Frau Soppa, Sie mussten letzte Woche innerhalb weniger Tage den 500 Jahre alten Flügelaltar aus der Brienzer St. Calixtus-Kirche in Sicherheit bringen. Was ist das Besondere an dem Altar?
Dass er genau für diesen Ort gemacht wurde und dort auch unverändert stehen geblieben ist. Das gibt es äusserst selten. Viele Altäre wurden im Laufe der Jahrhunderte umgebaut, barockisiert, an Museen verkauft oder im schlimmsten Fall entsorgt. Das zweite ist: Das Retabel ist ein Beispiel der Spätgotik, wie es sie kurz darauf nicht mehr gab. Mit einem sehr filigranen, zweistöckigen Zieraufsatz, der so viele Einzelteile besitzt, dass es fast unmöglich ist, zu sagen, wie sie zusammengehören. Es gibt nur noch wenige Flügelaltäre dieser Art in so einem Zustand und an ihrem ursprünglichen Ort, nicht einmal im süddeutschen Raum, wo das Stück ja herkommt, sind sie oft zu finden.
Nun mussten Sie den Altar nach mehreren Jahrhunderten am gleichen Ort abbauen. Wie war das für Sie als Restauratorin?
Wir gehen ja davon aus, dass er wieder an seinen Platz zurückkommt. Es ist eine zeitlich begrenze Evakuierung. Und vermutlich wurde er zumindest schon dreimal für Restaurierungs- oder Kirchenrenovierungsarbeiten auseinandergenommen – zuletzt wohl vor 50 Jahren.
Die Medien verfolgten die Situation in Brienz in den letzten Wochen sehr genau. Wann war Ihnen klar, jetzt muss der Altar tatsächlich raus aus der Kirche?
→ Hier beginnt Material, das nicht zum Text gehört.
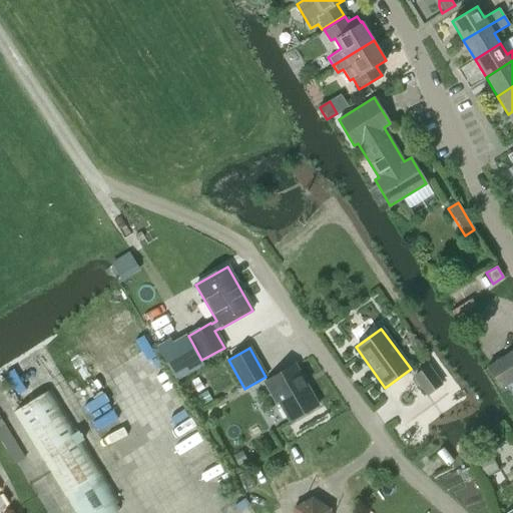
[(218,351),(205,358),(208,363),(220,356),(218,351)]
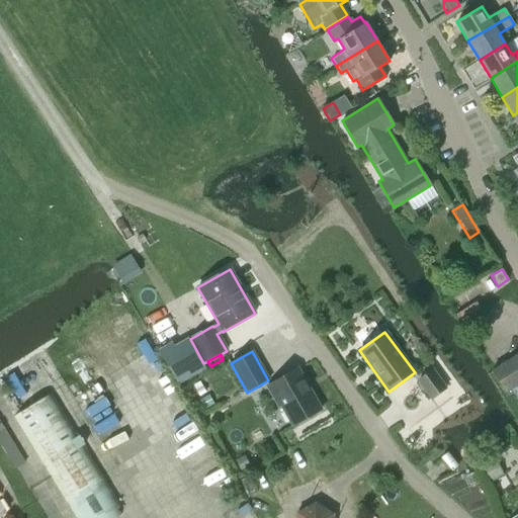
[(517,354),(492,370),(504,392),(505,391),(508,395),(514,392),(517,399),(517,354)]
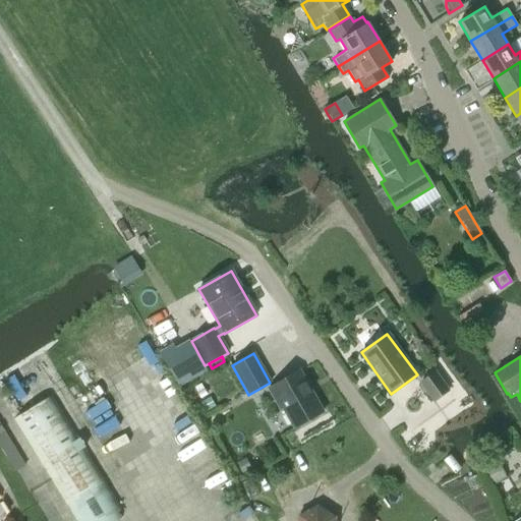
[(299,371),(269,389),(281,410),(283,409),(294,428),(323,412),(299,371)]
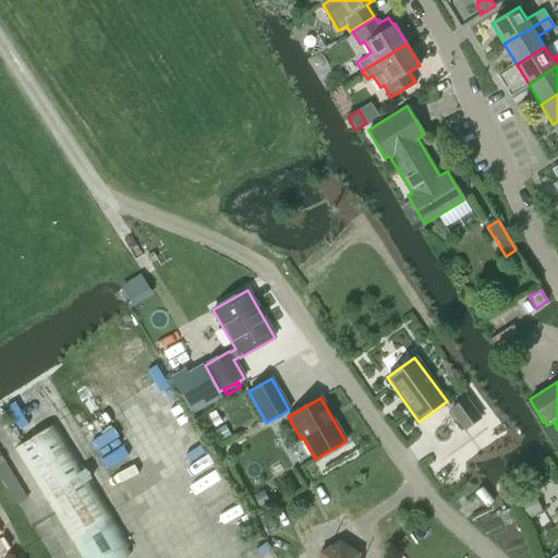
[(464,429),(480,419),(465,399),(450,410),(464,429)]
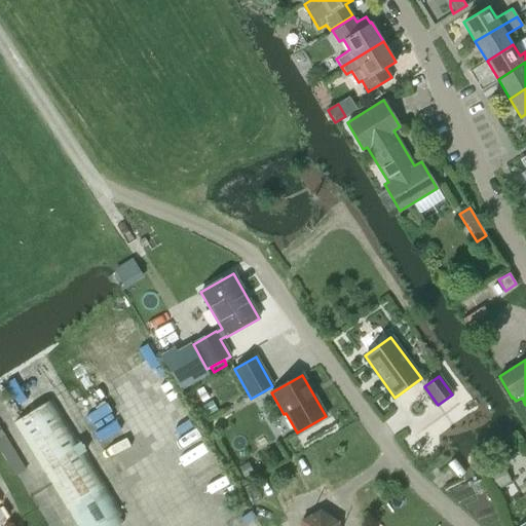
[(76,525),(101,525),(121,514),(52,400),(13,423),(76,525)]
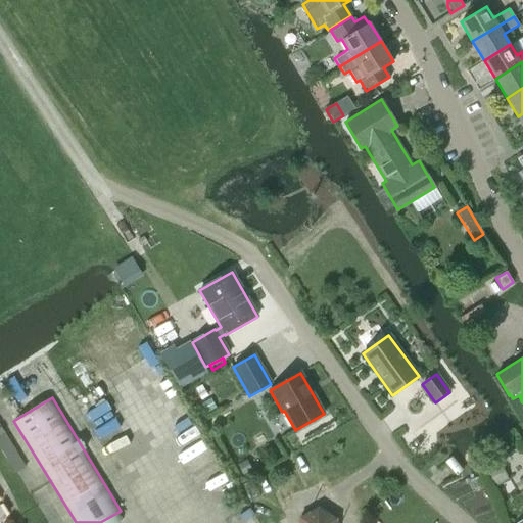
[(207,413),(216,408),(209,398),(201,403),(207,413)]
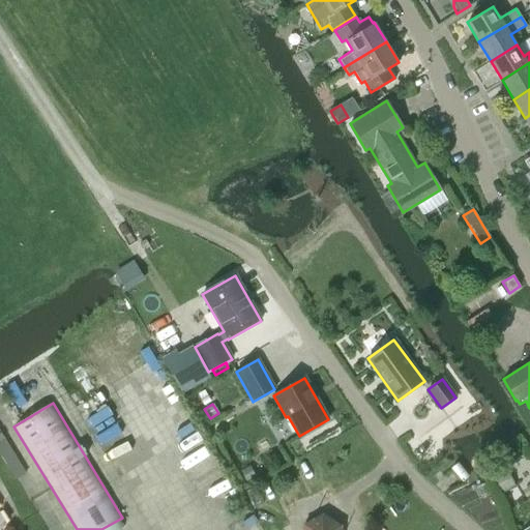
[(505,467),(493,472),(502,493),(514,487),(505,467)]
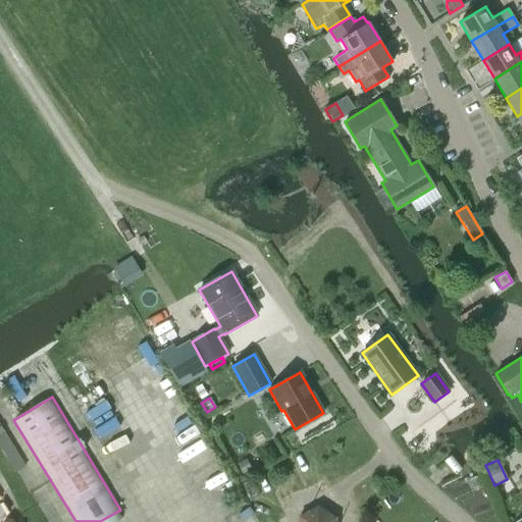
[(336,521),(336,518),(319,506),(299,517),(298,521),(336,521)]
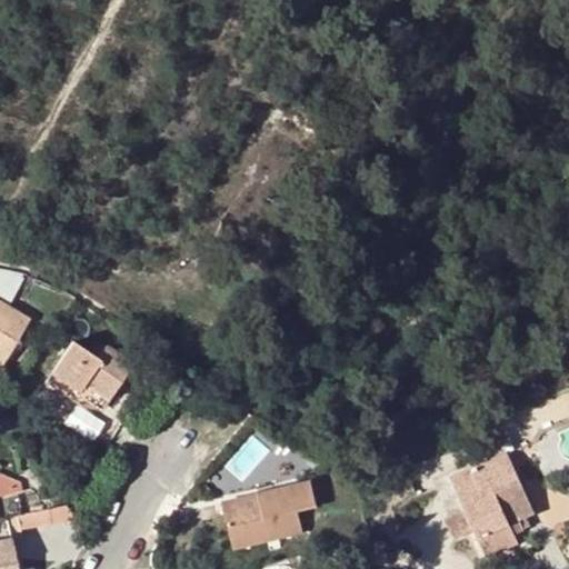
[(0,269),(0,291),(13,298),(21,277),(0,269)]
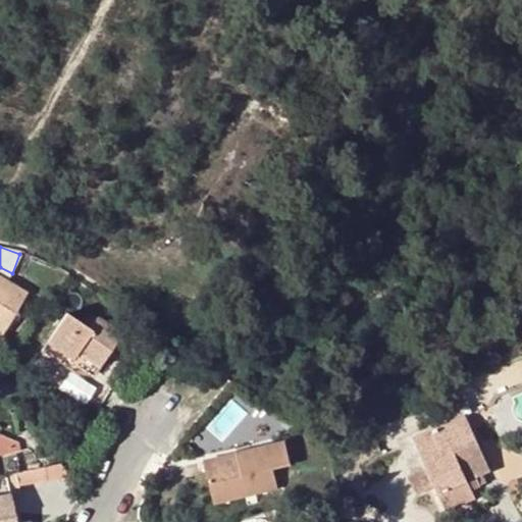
[(0,277),(0,331),(3,333),(28,295),(0,277)]
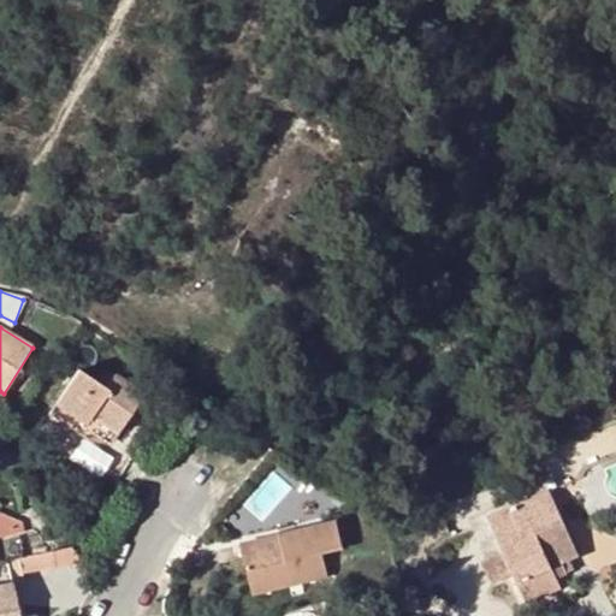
[(86,422),(93,414),(96,418),(119,432),(143,395),(114,375),(106,388),(80,371),(58,403),(86,422)]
Es war eine Hauruckaktion. Obwohl die Evakuierung schon länger Thema war. Im Herbst 2021 wurden wir bereits vom Leiter der Denkmalpflege, Simon Berger, angefragt, ob wir eine vorsorgliche Evakuierung durchführen könnten. Damals gab es ein Treffen mit Denkmalpflege, Kirchgemeinde und Dorfgemeinde. Die Dorfbevölkerung bat damals darum, den Altar so lange wie möglich in der Kirche zu belassen. Für die Gläubigen ist das Retabel ja nicht nur ein Kulturgut, sondern imminent wichtig zur Glaubensausübung und für das tägliche Leben. Diesem Wunsch kam der Denkmalschutz nach – zumal es Phasen gab, in denen sich das Abrutschen des Berges verlangsamte. Eine Evakuierung schien nicht mehr so akut. Unabhängig davon schauten wir uns damals aber den Altar schon genauer an, machten hochauflösende Fotoaufnahmen und Konservierungstests, denn wir sollten ihn im Juli/August dieses Jahres auch in der Kirche noch restaurieren.